AIM OF THE EXERCISE: Please list every character from the novel whom the book review below mentions by name.

*** Opening SOURCE EXTRACT ***

Book Review

The Beautiful by Renée Ahdieh

TW/CW: Murder, attempted rape, beheading/separated limbs.

I deeply, deeply enjoyed The Beautiful by Renée Ahdieh. Or, a lot of it, anyway.

The Beautiful takes place in 1872 New Orleans, where a young former dressmaker named Celine arrives after fleeing Paris. She arrives with several other young women from Europe and they are all to be settled in a convent together until they marry. Celine quickly becomes drawn to a young woman named Odette, who hires Celine to make a dress for a Mardi Gras masquerade and invites her to the Court of Lions, which Odette refers to as a gambling hell for mentalists. Count me in.

In reality, the Court of Lions is a collection of inhuman beings under the purview of Le Comte de Saint Germain. At its center is the Count’s only heir, his nephew Bastien. When Celine and Bastien meet there is an undeniable chemistry between the two, even as Celine realizes that Bastien is dangerous. (To be fair, the first time she meets him he and his friend Arjun are beating a guy up in an alley. I think that it was a bad dude, but it is worth being cautious when your first interaction with a man involves him participating in/watching over the beating of another man.)

*** Closing SOURCE EXTRACT ***
*** Opening EXTRACTED DATA ***

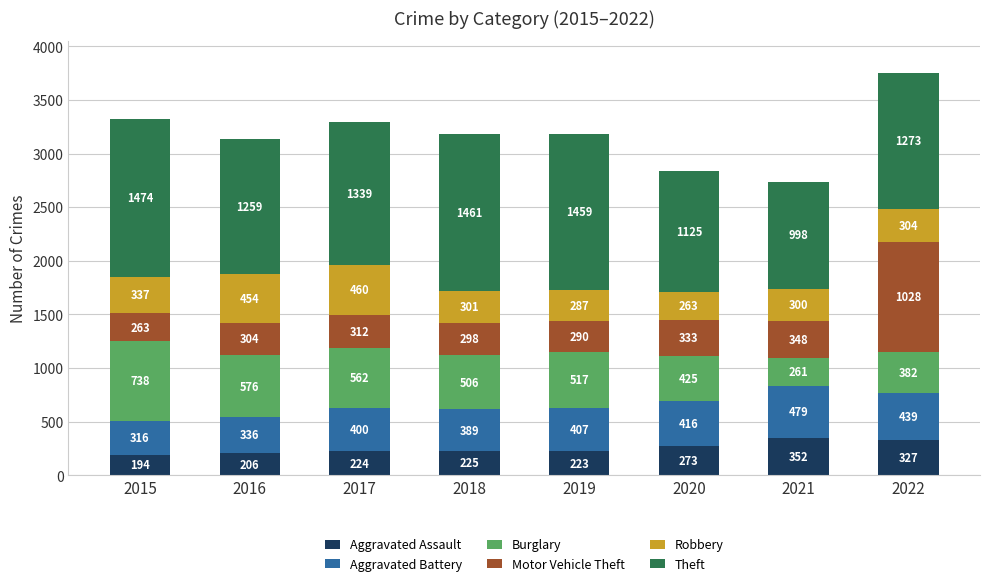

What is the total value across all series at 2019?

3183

*** Closing EXTRACTED DATA ***
*** Opening EXTRACTED DATA ***

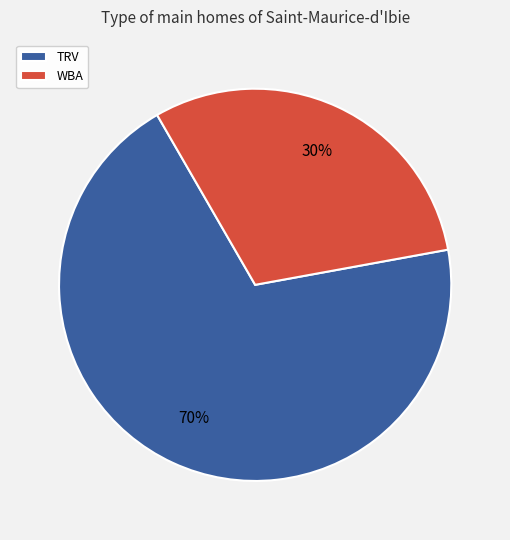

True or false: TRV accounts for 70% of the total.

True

*** Closing EXTRACTED DATA ***

REPLY:
Celine
Odette
Le Comte de Saint Germain
Bastien
Arjun